The BSL-4 environment is an example. Other isolation environments are used, for example to provide a sterile environment for drug development and testing, to provide isolation of toxic or radioactive materials, or so forth. These isolation environments impose similar constraints such as restricted movement of personnel and equipment, accommodation of limited manual dexterity of gloved or otherwise suited personnel, limiting sharp corners or features, or so forth.
Introducing a complex and sensitive medical imaging instrument such as an MR scanner, CT scanner, or so forth into an isolation environment is problematic. The medical imaging instrument typically includes hundreds, thousands, or more components, some of which are difficult to access to perform decontamination, and some of which may be made of materials that are incompatible with the decontamination procedures applicable in the isolation zone. For example, corrosive chemicals or heating that may be used in BSL-4 decontamination can damage sensitive components of a medical imaging instrument.
Contamination is also problematic for the subject table used to position the subject in the bore or other imaging volume of the medical imaging instrument. Because the infected or potentially infected subject is placed on the subject table, the subject table is frequently decontaminated. For example, in a BSL-4 environment such decontamination should typically include a wipe-down with decontaminant chemicals between subjects, and occasional more extensive decontamination procedures. The subject table should also provide a steady, level surface when inserted into the medical imaging instrument, which imposes mechanical constraints on the table design.

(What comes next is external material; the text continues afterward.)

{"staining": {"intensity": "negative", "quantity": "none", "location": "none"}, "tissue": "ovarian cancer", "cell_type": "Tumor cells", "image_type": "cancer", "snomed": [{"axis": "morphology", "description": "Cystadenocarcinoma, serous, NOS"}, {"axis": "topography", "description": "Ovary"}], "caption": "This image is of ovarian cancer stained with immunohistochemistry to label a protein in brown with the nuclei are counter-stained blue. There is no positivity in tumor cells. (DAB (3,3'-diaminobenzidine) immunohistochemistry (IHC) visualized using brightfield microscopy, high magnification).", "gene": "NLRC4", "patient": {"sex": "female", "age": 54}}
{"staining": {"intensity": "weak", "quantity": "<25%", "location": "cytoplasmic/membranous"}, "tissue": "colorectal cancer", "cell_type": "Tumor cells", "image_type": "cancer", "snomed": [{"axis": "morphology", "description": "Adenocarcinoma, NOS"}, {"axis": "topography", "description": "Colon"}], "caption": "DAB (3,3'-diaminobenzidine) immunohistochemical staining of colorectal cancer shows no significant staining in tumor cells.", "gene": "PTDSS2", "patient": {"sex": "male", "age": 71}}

A further consideration is that the subject table is handled or manipulated by personnel working in the isolation environment each time a new subject is loaded into or unloaded from the medical imaging instrument. These personnel may not be radiologists trained in the operation of medical imaging instruments, and may not be skilled in routine table maintenance tasks. Moreover, personnel in isolation environments typically have reduced dexterity due to wearing gloves, HAZMAT suits, or so forth. Contact between the subject table and personnel in the isolation zone can be reduced or even eliminated by automating operations such as translation of the table into and out of the bore or imaging region of the medical imaging instrument, but at the expense of introducing additional mechanical parts which complicate decontamination and may lead to more frequent mechanical failures.